Boost.Build actually consists of two parts - Boost.Jam, a build engine with its own interpreted language, and Boost.Build itself, implemented in Boost.Jam's language. The chain of events when you type b2 on the command line is as follows:

  1. The Boost.Build executable tries to find Boost.Build modules and loads the top-level module. The exact process is described in the section called “Initialization”

  2. The top-level module loads user-defined configuration files, user-config.jam and site-config.jam, which define available toolsets.

  3. The Jamfile in the current directory is read. That in turn might cause reading of further Jamfiles. As a result, a tree of projects is created, with targets inside projects.

  4. Finally, using the build request specified on the command line, Boost.Build decides which targets should be built and how. That information is passed back to Boost.Jam, which takes care of actually running the scheduled build action commands.

So, to be able to successfully use Boost.Build, you need to know only four things:

Concepts

Boost.Build has a few unique concepts that are introduced in this section. The best way to explain the concepts is by comparison with more classical build tools.

When using any flavour of make, you directly specify targets and commands that are used to create them from other target. The below example creates a.o from a.c using a hardcoded compiler invocation command.

a.o: a.c
    g++ -o a.o -g a.c

This is a rather low-level description mechanism and it's hard to adjust commands, options, and sets of created targets depending on the compiler and operating system used.

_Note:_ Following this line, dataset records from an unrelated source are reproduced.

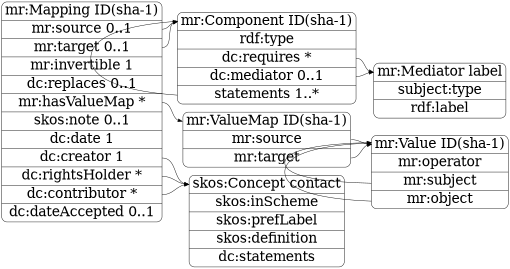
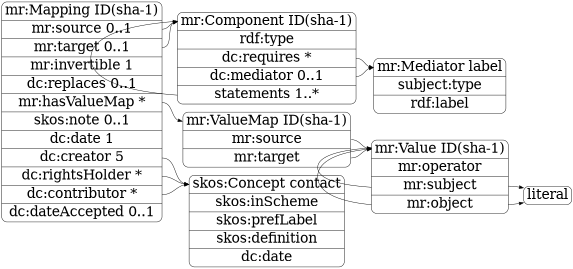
  digraph {
    rankdir=LR
    node [fontsize=32 shape=Mrecord]
    edge [fontsize=24 headport=title tailport=source]
    n1 [label="<title> mr:Component ID(sha-1) |<type> rdf:type |<req> dc:requires *|<med> dc:mediator 0..1|<props> statements 1..*"]
    n2 [label="<title> mr:Mediator label |<type> subject:type|<label> rdf:label  "]
    n3 [label="<title> mr:ValueMap ID(sha-1) |<source> mr:source |<target> mr:target"]
    n4 [label="<title> mr:Value ID(sha-1) |<o> mr:operator |<sub> mr:subject |<ob> mr:object"]
-   n6 [label="<title> mr:Mapping ID(sha-1) |<source> mr:source 0..1|<target> mr:target 0..1|mr:invertible 1| dc:replaces 0..1 |<valmap> mr:hasValueMap *|skos:note 0..1|dc:date 1|<c> dc:creator 1|<o> dc:rightsHolder *|<w> dc:contributor *|<dataAcc> dc:dateAccepted 0..1"]
-   n7 [label="<title> skos:Concept contact | skos:inScheme| skos:prefLabel |skos:definition |dc:statements"]
+   n5 [label="<title> literal"]
+   n6 [label="<title> mr:Mapping ID(sha-1) |<source> mr:source 0..1|<target> mr:target 0..1|mr:invertible 1| dc:replaces 0..1 |<valmap> mr:hasValueMap *|skos:note 0..1|dc:date 1|<c> dc:creator 5|<o> dc:rightsHolder *|<w> dc:contributor *|<dataAcc> dc:dateAccepted 0..1"]
+   n7 [label="<title> skos:Concept contact | skos:inScheme| skos:prefLabel |skos:definition |dc:date"]
    n1 -> n1 [tailport=props]
    n1 -> n2 [tailport=med]
    n1 -> n2 [tailport=req]
    n3 -> n4
    n3 -> n4 [tailport=target]
    n4 -> n4 [tailport=sub]
    n4 -> n4 [tailport=ob]
+   n4 -> n5 [tailport=sub]
+   n4 -> n5 [tailport=ob]
    n6 -> n1
    n6 -> n1 [tailport=target]
    n6 -> n3 [tailport=valmap]
    n6 -> n7 [tailport=c]
    n6 -> n7 [tailport=o]
    n6 -> n7 [tailport=w]
  }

To improve portability, most modern build system provide a set of higher-level functions that can be used in build description files. Consider this example:

add_program ("a", "a.c")

This is a function call that creates the targets necessary to create a executable file from the source file a.c. Depending on configured properties, different command lines may be used. However, add_program is higher-level, but rather thin level. All targets are created immediately when the build description is parsed, which makes it impossible to perform multi-variant builds. Often, change in any build property requires a complete reconfiguration of the build tree.

In order to support true multivariant builds, Boost.Build introduces the concept of a metatarget—an object that is created when the build description is parsed and can be called later with specific build properties to generate actual targets.

Consider an example:

exe a : a.cpp ;

When this declaration is parsed, Boost.Build creates a metatarget, but does not yet decide what files must be created, or what commands must be used. After all build files are parsed, Boost.Build considers the properties requested on the command line. Supposed you have invoked Boost.Build with:

b2 toolset=gcc toolset=msvc

In that case, the metatarget will be called twice, once with toolset=gcc and once with toolset=msvc. Both invocations will produce concrete targets, that will have different extensions and use different command lines.

Another key concept is build property. A build property is a variable that affects the build process. It can be specified on the command line, and is passed when calling a metatarget. While all build tools have a similar mechanism, Boost.Build differs by requiring that all build properties are declared in advance, and providing a large set of properties with portable semantics.

The final concept is property propagation. Boost.Build does not require that every metatarget is called with the same properties. Instead, the "top-level" metatargets are called with the properties specified on the command line. Each metatarget can elect to augment or override some properties (in particular, using the requirements mechanism, see the section called “Requirements”). Then, the dependency metatargets are called with the modified properties and produce concrete targets that are then used in the build process. Of course, dependency metatargets maybe in turn modify build properties and have dependencies of their own.

For a more in-depth treatment of the requirements and concepts, you may refer to SYRCoSE 2009 Boost.Build article.